Paola subió al auto con las manos temblorosas y el corazón hecho pedazos. No sabía a dónde ir, pero necesitaba huir, perderse en algún lugar donde pudiera dejar que el dolor se derramara sin contención, aunque solo fuera por unas horas. Conducía sin rumbo fijo cuando, casi por inercia, terminó frente a un bar discreto y sombrío, el tipo de sitio en el que nadie la reconocería, donde podía hundirse en el alcohol sin ser molestada.
Entró sin mirar a nadie, pidió una copa con la voz apagada y se acomodó en una mesa apartada. Las luces tenues y el murmullo constante del lugar le regalaron una sensación pasajera de anonimato, de soledad compartida. A medida que el licor empezaba a recorrerle las venas, Paola intentaba dejar que las palabras crueles de Lucas se disolvieran, pero cada sorbo solo era un respiro breve. Porque al cerrar los ojos, la escena volvía: Lucas y Rose en su cama, una imagen cruel que se clavaba como una pesadilla imposible de esquivar.
—¿Cómo pude ser tan ingenua? —murmuró con una mezcla de rabia y desolación.
Tres años de su vida entregados a un hombre que terminó traicionándola de la forma más vil. Lucas había sido su refugio, su compañero, o al menos eso había creído. Recordó sus intentos por formar una familia, las promesas rotas, las miradas evasivas cuando hablaban del futuro. Ella se desvivía por complacerlo, por ser la esposa perfecta, mientras él ocultaba a su amante a plena vista.
El alcohol entumecía su cuerpo, pero su mente seguía encadenada al recuerdo de aquella tarde. Podía escuchar la voz gélida de Lucas llamándola frígida, reprochándole que estar con ella era un tedio. ¿Cómo había soportado semejante crueldad? ¿Cómo había permitido que ese amor se convirtiera en una prisión?
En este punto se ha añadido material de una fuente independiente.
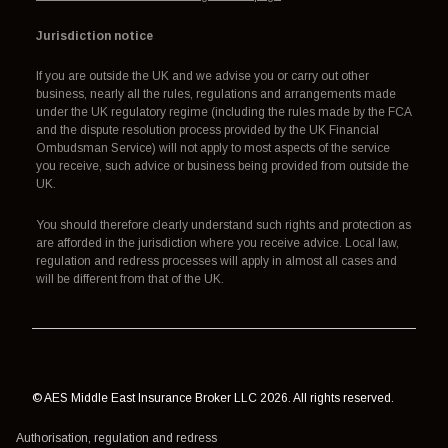
Jurisdiction notice
If you are outside the UK and we advise you or carry out other
business, nearly all the rules, regulations and arrangements made
under the UK regulatory regime (including the rules made by the FCA
and the dispute resolution process provided by the UK Financial
Ombudsman Service) will not apply to most aspects of the service
you receive, such advice or business being provided from outside the
UK.
You should therefore clearly understand such rights and protection as
are afforded in the jurisdiction where you receive advice. Local law,
regulation and redress processes will apply in almost all cases and
will be different from that of the UK.
© AES Middle East Insurance Broker LLC 2026. All rights reserved.
Authorisation, regulation and redress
El rostro de Rose aparecía con cada trago, burlón, satisfecho, como la sombra que siempre había estado en la oficina de Lucas. Ahora sabía que aquel papel secundario era mucho más grande de lo que había imaginado.
—¿Por qué me hiciste esto, Lucas? —susurró al vacío, como si una respuesta pudiera liberarla.
Las horas se deslizaban lentas, como el hielo derritiéndose en su vaso. El barman, con expresión seria, se le acercó cuando el reloj marcaba la una.
—Señorita, ya es tarde. Le pedí un Uber, será mejor que regrese a casa.
Paola frunció el ceño; no quería irse. Volver a casa era enfrentar la soledad y la humillación. Quería seguir bebiendo, perderse más en el olvido.